O CAOS PARTIDÁRIO


Não há emoção. As pessoas discutem – ou apenas falam sobre eleições – sem qualquer traço de plena adesão. Procuram um candidato. Afirmam que irão votar nele. E nada mais. Os vividos em anos conheceram muitos pleitos. Havia clima emotivo. A adoção de uma candidatura tornava o eleitor um apaixonado. Ele batia-se pelo escolhido sem limites.

Os mais velhos podem recordar a adesão às candidaturas de Jânio Quadros ou de Adhemar de Barros, aqui em São Paulo. Era assunto sério. Causava grandes conflitos. Conta-se que, em outros Estados, uma família com membros integrantes do PSD – Partido Social Democráticos – não permitia casamentos com militantes da UDN – União Democrática Nacional.

Eram inimigos e inimigos combatem seus adversários. Não podem oferecer gestos de afabilidade ou muito menos de amor àqueles que se encontram do outro lado do conflito cívico. Exageros de uma sociedade com traços patriarcais e originária do cenário rural, onde os “chefes” políticos tinham domínio sobre seu clã e respectivos subalternos.

Claro que eram tempos nada democráticos e a igualdade passava à distância dos costumes sociais.
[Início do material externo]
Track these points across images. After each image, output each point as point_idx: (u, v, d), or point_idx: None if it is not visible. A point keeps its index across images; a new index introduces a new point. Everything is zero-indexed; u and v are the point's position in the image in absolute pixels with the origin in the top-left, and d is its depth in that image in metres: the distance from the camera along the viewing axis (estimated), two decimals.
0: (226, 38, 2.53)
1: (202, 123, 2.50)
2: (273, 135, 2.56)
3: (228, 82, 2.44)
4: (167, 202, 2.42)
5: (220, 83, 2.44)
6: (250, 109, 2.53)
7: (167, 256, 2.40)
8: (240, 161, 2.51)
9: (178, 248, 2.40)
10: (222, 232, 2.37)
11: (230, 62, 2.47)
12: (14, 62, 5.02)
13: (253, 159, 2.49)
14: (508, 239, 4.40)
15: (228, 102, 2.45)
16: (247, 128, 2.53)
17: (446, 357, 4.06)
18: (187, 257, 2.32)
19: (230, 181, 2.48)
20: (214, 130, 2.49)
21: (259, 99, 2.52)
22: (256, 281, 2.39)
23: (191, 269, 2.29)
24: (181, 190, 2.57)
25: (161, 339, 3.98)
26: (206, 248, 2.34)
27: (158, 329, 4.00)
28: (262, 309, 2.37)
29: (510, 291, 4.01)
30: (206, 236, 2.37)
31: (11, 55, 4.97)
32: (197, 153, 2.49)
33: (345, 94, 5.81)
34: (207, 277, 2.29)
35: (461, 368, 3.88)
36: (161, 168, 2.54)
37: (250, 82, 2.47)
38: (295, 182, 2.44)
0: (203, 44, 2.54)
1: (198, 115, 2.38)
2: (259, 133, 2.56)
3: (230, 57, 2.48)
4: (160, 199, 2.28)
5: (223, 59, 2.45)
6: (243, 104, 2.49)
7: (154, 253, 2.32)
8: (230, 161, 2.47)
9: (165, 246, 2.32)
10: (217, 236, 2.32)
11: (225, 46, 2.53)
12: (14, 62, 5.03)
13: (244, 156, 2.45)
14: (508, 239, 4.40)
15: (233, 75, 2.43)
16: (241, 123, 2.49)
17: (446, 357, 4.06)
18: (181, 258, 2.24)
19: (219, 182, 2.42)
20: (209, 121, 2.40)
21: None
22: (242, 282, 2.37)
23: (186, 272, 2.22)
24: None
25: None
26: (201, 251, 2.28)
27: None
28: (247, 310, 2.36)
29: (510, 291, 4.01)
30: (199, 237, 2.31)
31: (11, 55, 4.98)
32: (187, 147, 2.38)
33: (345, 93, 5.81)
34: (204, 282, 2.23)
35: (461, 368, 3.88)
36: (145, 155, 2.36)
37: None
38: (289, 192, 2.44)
Votava-se no candidato do proprietário de terras. Era um dever de lealdade. Ou o medo de ser perseguido.

A literatura brasileira revela imensa variedade de estudos a respeito deste longo ciclo de nossa vida política. Não podia permanecer. Violava os mais rudimentares princípios atinentes à dignidade humana.

É verdade. Mas indicava, concomitantemente, que a pessoa pertencia a um grupo social e este lhe dava guarida e o protegia contra os azares da vida.

Os tempos passaram. As grandes mudanças na estrutura social alteraram os comportamentos. Já não existem as “colônias” nas fazendas. O trabalhador agrícola instalou-se nas cidades.

A maioria dos brasileiros migrou para as metrópoles litorâneas, nas quais o sentido de comunidade se fragilizou. As pessoas passaram a viver isoladamente, ainda que no interior de grandes coletividades.

Os traços de solidariedade enfraqueceram. Restaram os egoísmos e os interesses, por mais singelos que sejam estes últimos. Tudo isto aconteceu nos últimos cinqüenta anos. Até a formação de um novo conjunto de laços entre as pessoas ainda longo tempo ainda decorrerá. Este panorama social se reflete nas campanhas eleitorais de hoje. A par deste acontecimento social – as migrações – encontra-se a decepção existente, na consciência de cada eleitor, em relação aos partidos políticos. Alguns se elevaram a altura de guardiões da moralidade.

Foi um fiasco. Os atos de corrupção flagelaram seus quadros e conseqüentemente suas imagens. Aqui e ali se recompuseram. Mas, a marca da traição permanece no inconsciente coletivo.

Vota-se, mas de maneira desconfiada. Ainda porque os partidos, por meio de seus dirigentes, construíram coligações esdrúxulas e incompatíveis com seus programas e atuações.

Valem minutos de horário de rádio e televisão. Pouco importa o passado dos partidos e de seus candidatos. O inimigo de ontem é o aliado incondicional de hoje. Isto cria um desânimo no eleitorado. Particularmente, em seus segmentos de eleitores com mais idade. Lembram-se de antigas campanhas e recordam-se das agressões de ontem e os afagos de agora.

É uma visão surrealista. Até no País de Macunaíma, a falta de caráter agride. Com tudo isto, não se formam quadros políticos qualificados.

Ao contrário, candidatos se mostram despreparados e incapazes de representar com dignidade a sociedade. As peneiras partidárias funcionam inversamente à qualidade. Quanto pior, melhor. Quando os resultados forem proclamados, caberá à sociedade civil propor, por meio de suas organizações, uma reforma partidária. Um pouco mais de consistência das agremiações poderá levar a uma definição filosófica mais nítida.